Il Trentino-Alto Adige è la regione dominante su pubblico e spesa: 379.273 spettatori (+4,4%) – il 22,4% del totale nazionale – e 6.034.164 euro di spesa (+5,1%), pari al 25,8% della spesa complessiva del settore. L’affluenza media di 845 spettatori per evento è la più alta d’Italia nel comparto, quasi due volte e mezzo la media nazionale di 349. La regione è il cuore pulsante degli sport invernali italiani: ad Anterselva si disputa la Coppa del Mondo di Biathlon, a Pinzolo la Coppa del Mondo di sci alpino femminile, a Val Gardena quella maschile.

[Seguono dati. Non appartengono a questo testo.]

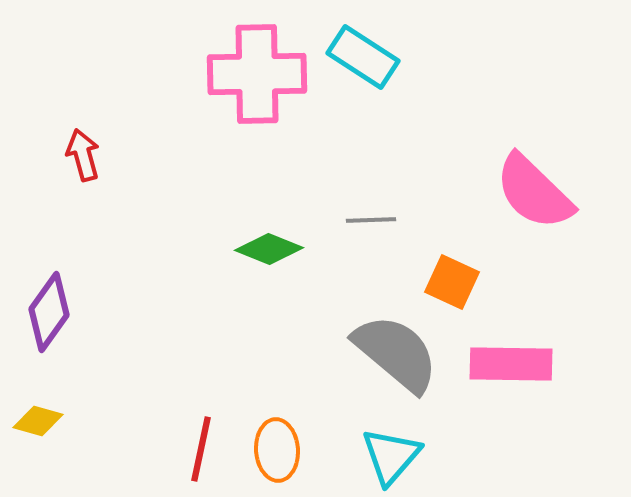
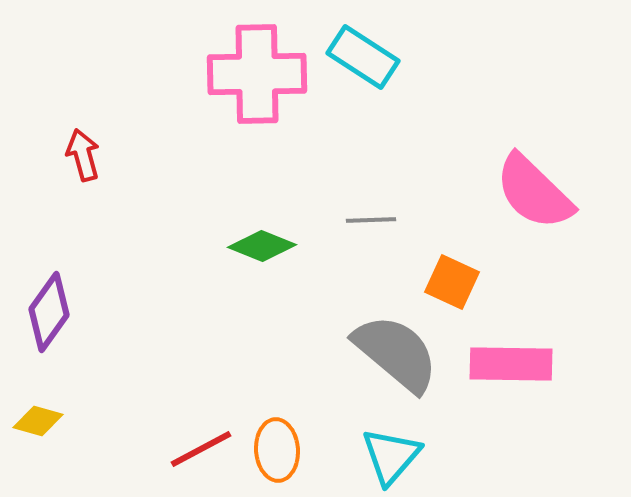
green diamond: moved 7 px left, 3 px up
red line: rotated 50 degrees clockwise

L’intervento del Presidente Salvatore Nastasi
Il Rapporto SIAE 2025 non è soltanto una fotografia statistica dello spettacolo o uno strumento a disposizione di chi organizza e gestisce le politiche culturali in Italia, ma rappresenta soprattutto il racconto vivo di un Paese che continua a riconoscersi nella cultura, nella creatività e nella partecipazione collettiva. Lo spettacolo dal vivo, in tutte le sue forme, è uno dei luoghi privilegiati in cui si costruisce identità, si alimenta coesione sociale e si genera valore economico.
È un presidio culturale diffuso, capace di tenere insieme grandi città e territori, istituzioni e iniziativa privata, tradizione e innovazione. I dati confermano una sostanziale solidità del settore, ma ciò che più conta è la sua capacità di interpretare il tempo presente e di accompagnare le trasformazioni della società italiana. In questo contesto, il ruolo della SIAE resta centrale e si rafforza: tutelare il diritto d’autore significa difendere il lavoro creativo, ma anche sostenere un’infrastruttura culturale essenziale per il sistema Paese.
È una responsabilità che si traduce in un impegno quotidiano al fianco degli autori, degli editori e di tutti gli operatori della filiera. Desidero, in questo senso, ricordare con particolare significato istituzionale il recente incontro al Quirinale, che ha visto i massimi vertici della SIAE, insieme ad eminenti esponenti del mondo autoriale ed editoriale, essere ricevuti dal Presidente della Repubblica. È stato un momento di grande valore simbolico, che ha riconosciuto il contributo della creatività italiana come elemento fondante della nostra identità nazionale.
Allo stesso modo, la presenza della SIAE alle celebrazioni per gli 80 anni della Repubblica, il 2 giugno scorso, si inserisce in una tradizione che sottolinea il legame profondo tra Cultura e Stato Italiano. La festa nazionale non è soltanto memoria, ma anche affermazione di ciò che siamo oggi: una comunità che trova nell’espressione artistica una delle sue forme più alte di libertà.
Guardando al futuro, siamo consapevoli che il settore dello spettacolo è chiamato ad affrontare sfide complesse: l’evoluzione tecnologica, i nuovi modelli di fruizione, la sostenibilità economica delle produzioni, la tutela dei diritti in un contesto sempre più globale. La cultura non è soltanto un settore produttivo: è un bene comune, un fattore di crescita civile e un elemento strategico per il futuro dell’Italia. L’Annuario 2025 ci consegna dunque un messaggio chiaro: lo spettacolo dal vivo è vivo, dinamico, capace di evolvere.
A noi il compito di accompagnarlo, sostenerlo e valorizzarlo, affinché continui a essere una delle espressioni più autentiche della vitalità del nostro Paese.